Copy each of the following items word for word, keeping every line as it appears.

#### The data
◆ ◆ ◆
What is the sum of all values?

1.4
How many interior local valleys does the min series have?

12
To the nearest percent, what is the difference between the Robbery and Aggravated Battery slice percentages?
◆ ◆ ◆
#### Exercise result
What is the sum of all values?

1.4
How many interior local valleys does the min series have?

12
To the nearest percent, what is the difference between the Robbery and Aggravated Battery slice percentages?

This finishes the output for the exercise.